Top-k predictions are used in many real-world applications such as machine learning as a service, recommender systems, and web searches. $\ell0$-norm adversarial perturbation characterizes an attack that arbitrarily modifies some features of an input such that a classifier makes an incorrect prediction for the perturbed input. $\ell0$-norm adversarial perturbation is easy to interpret and can be implemented in the physical world. Therefore, certifying robustness of top-$k$ predictions against $\ell0$-norm adversarial perturbation is important.
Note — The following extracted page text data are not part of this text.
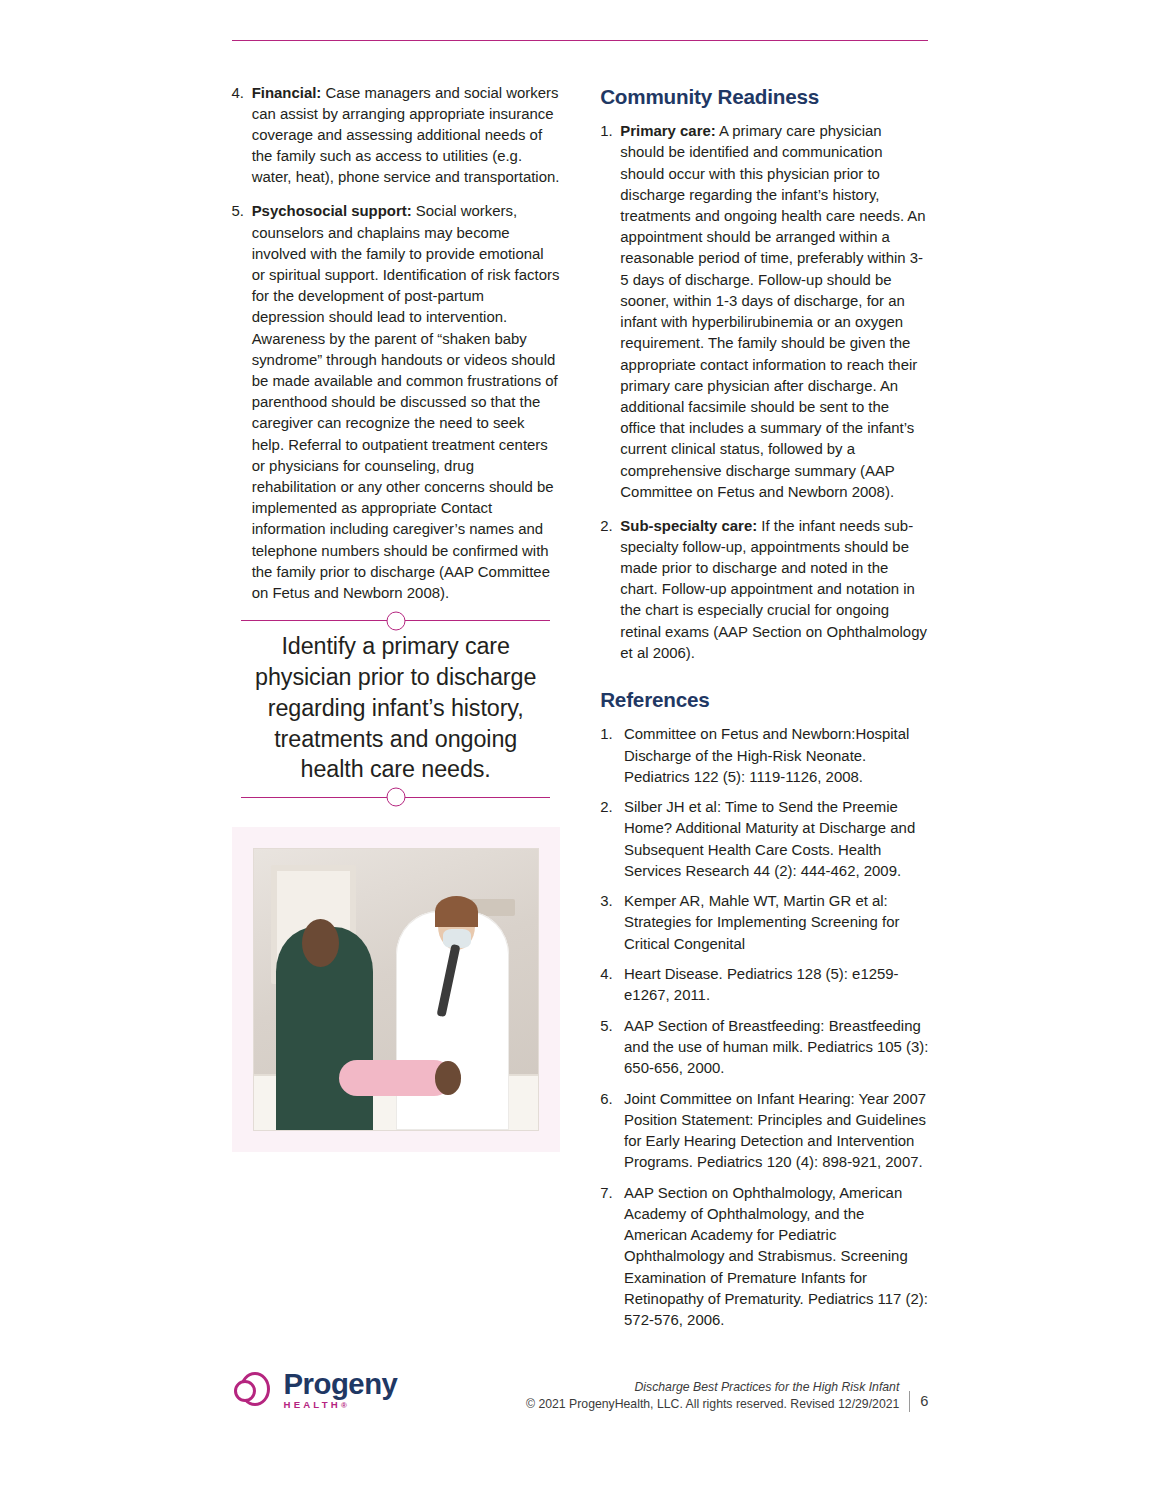4. Financial: Case managers and social workers can assist by arranging appropriate insurance coverage and assessing additional needs of the family such as access to utilities (e.g. water, heat), phone service and transportation.
5. Psychosocial support: Social workers, counselors and chaplains may become involved with the family to provide emotional or spiritual support. Identification of risk factors for the development of post-partum depression should lead to intervention. Awareness by the parent of “shaken baby syndrome” through handouts or videos should be made available and common frustrations of parenthood should be discussed so that the caregiver can recognize the need to seek help. Referral to outpatient treatment centers or physicians for counseling, drug rehabilitation or any other concerns should be implemented as appropriate Contact information including caregiver’s names and telephone numbers should be confirmed with the family prior to discharge (AAP Committee on Fetus and Newborn 2008).
Identify a primary care physician prior to discharge regarding infant’s history, treatments and ongoing health care needs.
Community Readiness
1. Primary care: A primary care physician should be identified and communication should occur with this physician prior to discharge regarding the infant’s history, treatments and ongoing health care needs. An appointment should be arranged within a reasonable period of time, preferably within 3-5 days of discharge. Follow-up should be sooner, within 1-3 days of discharge, for an infant with hyperbilirubinemia or an oxygen requirement. The family should be given the appropriate contact information to reach their primary care physician after discharge. An additional facsimile should be sent to the office that includes a summary of the infant’s current clinical status, followed by a comprehensive discharge summary (AAP Committee on Fetus and Newborn 2008).
2. Sub-specialty care: If the infant needs sub-specialty follow-up, appointments should be made prior to discharge and noted in the chart. Follow-up appointment and notation in the chart is especially crucial for ongoing retinal exams (AAP Section on Ophthalmology et al 2006).
References
Committee on Fetus and Newborn:Hospital Discharge of the High-Risk Neonate. Pediatrics 122 (5): 1119-1126, 2008.
Silber JH et al: Time to Send the Preemie Home? Additional Maturity at Discharge and Subsequent Health Care Costs. Health Services Research 44 (2): 444-462, 2009.
Kemper AR, Mahle WT, Martin GR et al: Strategies for Implementing Screening for Critical Congenital
Heart Disease. Pediatrics 128 (5): e1259-e1267, 2011.
AAP Section of Breastfeeding: Breastfeeding and the use of human milk. Pediatrics 105 (3): 650-656, 2000.
Joint Committee on Infant Hearing: Year 2007 Position Statement: Principles and Guidelines for Early Hearing Detection and Intervention Programs. Pediatrics 120 (4): 898-921, 2007.
AAP Section on Ophthalmology, American Academy of Ophthalmology, and the American Academy for Pediatric Ophthalmology and Strabismus. Screening Examination of Premature Infants for Retinopathy of Prematurity. Pediatrics 117 (2): 572-576, 2006.
Progeny
HEALTH®
Discharge Best Practices for the High Risk Infant
© 2021 ProgenyHealth, LLC. All rights reserved. Revised 12/29/2021
6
However, existing studies either focused on certifying $\ell0$-norm robustness of top-$1$ predictions or $\ell2$-norm robustness of top-$k$ predictions. In this work, we aim to bridge the gap. Our approach is based on randomized smoothing, which builds a provably robust classifier from an arbitrary classifier via randomizing an input. Our major theoretical contribution is an almost tight $\ell0$-norm certified robustness guarantee for top-$k$ predictions. We empirically evaluate our method on CIFAR10 and ImageNet. For instance, our method can build a classifier that achieves a certified top-3 accuracy of 69.2\% on ImageNet when an attacker can arbitrarily perturb 5 pixels of a testing image.